Ms Eriksen Søreide is representing Norway at the High-level Ministerial Meeting for Afghanistan. The meeting has been convened by UN Secretary-General António Guterres and the UN Office for the Coordination of Humanitarian Affairs (OCHA), and is aimed at ensuring adequate protection and life-saving assistance for the people of Afghanistan. The Norwegian support goes to the UN and the International Committee of the Red Cross.
‘Even before the Taliban took power, there was a high level of humanitarian need as a result of armed conflict, drought and the pandemic. It is a matter of urgency to ensure that humanitarian actors have the resources they need to scale up their efforts,’ said Ms Eriksen Søreide.
The dramatic developments of recent weeks have further exacerbated the situation for already vulnerable groups. Several UN organisations have launched emergency appeals. OCHA estimates that 18.4 million people are in need of immediate humanitarian assistance and protection. This represents a significant increase over the past 18 months.
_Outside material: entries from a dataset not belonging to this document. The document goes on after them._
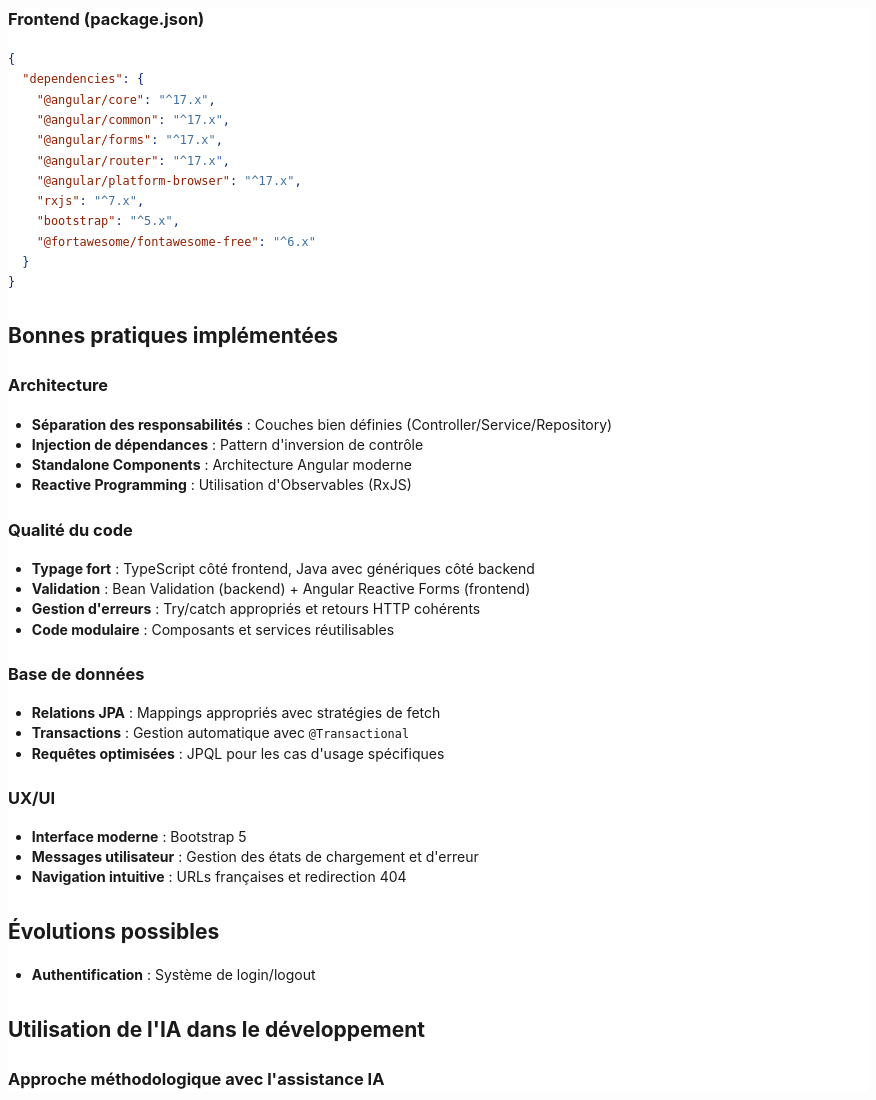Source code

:### Frontend (package.json)
```json
{
  "dependencies": {
    "@angular/core": "^17.x",
    "@angular/common": "^17.x",
    "@angular/forms": "^17.x",
    "@angular/router": "^17.x",
    "@angular/platform-browser": "^17.x",
    "rxjs": "^7.x",
    "bootstrap": "^5.x",
    "@fortawesome/fontawesome-free": "^6.x"
  }
}
```

## Bonnes pratiques implémentées

### Architecture
- **Séparation des responsabilités** : Couches bien définies (Controller/Service/Repository)
- **Injection de dépendances** : Pattern d'inversion de contrôle
- **Standalone Components** : Architecture Angular moderne
- **Reactive Programming** : Utilisation d'Observables (RxJS)

### Qualité du code
- **Typage fort** : TypeScript côté frontend, Java avec génériques côté backend
- **Validation** : Bean Validation (backend) + Angular Reactive Forms (frontend)
- **Gestion d'erreurs** : Try/catch appropriés et retours HTTP cohérents
- **Code modulaire** : Composants et services réutilisables

### Base de données
- **Relations JPA** : Mappings appropriés avec stratégies de fetch
- **Transactions** : Gestion automatique avec `@Transactional`
- **Requêtes optimisées** : JPQL pour les cas d'usage spécifiques

### UX/UI
- **Interface moderne** : Bootstrap 5
- **Messages utilisateur** : Gestion des états de chargement et d'erreur
- **Navigation intuitive** : URLs françaises et redirection 404

## Évolutions possibles

- **Authentification** : Système de login/logout

## Utilisation de l'IA dans le développement

### Approche méthodologique avec l'assistance IA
The number of Afghans who are internally displaced has risen by roughly 570 000 since the start of the year, and this number is expected to reach 750 000 before the year is over. This is in addition to the three million people registered as displaced at the end of 2020. One-third of the population, over 12 million people, are already suffering from hunger and the situation is expected to deteriorate as a result of the ongoing drought. Conditions for children are particularly grave, and half of all children under five years of age are facing acute malnutrition. OCHA estimates that there is a need for an additional USD 606 million in funding to sustain efforts for the rest of this year.
‘Norway is now increasing its humanitarian support. It will be especially important to find solutions to maintain education and health services,’ said Ms Eriksen Søreide.
The Taliban’s return to power means there is a risk that women will no longer be allowed to work or participate in society. Millions of Afghan families depend on the income of women to survive.
‘It is essential to ensure the participation of women; otherwise, neither the humanitarian response nor the more long-term development efforts will succeed,’ said Ms Eriksen Søreide.
The additional NOK 100 million has been diverted from long-term development aid to humanitarian assistance.
‘This support will go to partner organisations that operating on the ground in Afghanistan. Humanitarian needs are expected to increase further over the coming months. This is why Norway is helping to ensure that its partners have access to adequate resources to address these needs,’ said Ms Eriksen Søreide.
Organisations that will receive funding:
UN Refugee Agency (UNHCR)
At present, a total of 3.5 million people are internally displaced in Afghanistan and this number is expected to rise. Some 2.2 million Afghans are registered as either displaced persons or refugees in Afghanistan and Pakistan. The UN Refugee Agency carries out a wide range of activities in Afghanistan and neighbouring countries, and will give priority to maintaining a presence in the current unstable situation as well.
International Committee of the Red Cross (ICRC)
The ICRC is helping to stabilise the provision of basic services for the civilian population, including health services and physical rehabilitation. Efforts to trace missing people and reunite families are also important. Many people have been separated from their families during the past few weeks.
World Food Programme (WFP) – humanitarian airlift operation
The WFP has established an international humanitarian airlift operation to transport aid workers and essential food, health and emergency supplies, as well as carry out medical evacuations.
UNICEF has a long tradition of working in Afghanistan, including in areas controlled by the Taliban. The support provided to UNICEF will primarily be used to protect children, with a special focus on education and psychosocial needs.
The Afghanistan Humanitarian Fund (AHF)
The AHF will target its efforts to areas where the needs are greatest and partner organisations have access. The AHF is also an important channel for providing support to national humanitarian actors.
Facts about Norwegian humanitarian support for Afghanistan
- So far this year, Norway has allocated NOK 144 million in humanitarian support to Afghanistan. This is in addition to the additional funding announced today.
- Norway is also providing a total of NOK 17 million to neighbouring countries (Iran and Pakistan) receiving Afghan refugees, channelled through the UN Refugee Agency and the Norwegian Refugee Council
- Norway’s core support to UN organisations and the International Red Cross and Red Crescent Movement comes in addition to this.
- The Norwegian Refugee Council, Norwegian Red Cross and Norwegian Church Aid receive funding from Norway for humanitarian efforts in Afghanistan and their agreements provide the flexibility needed to target assistance effectively and increase if necessary.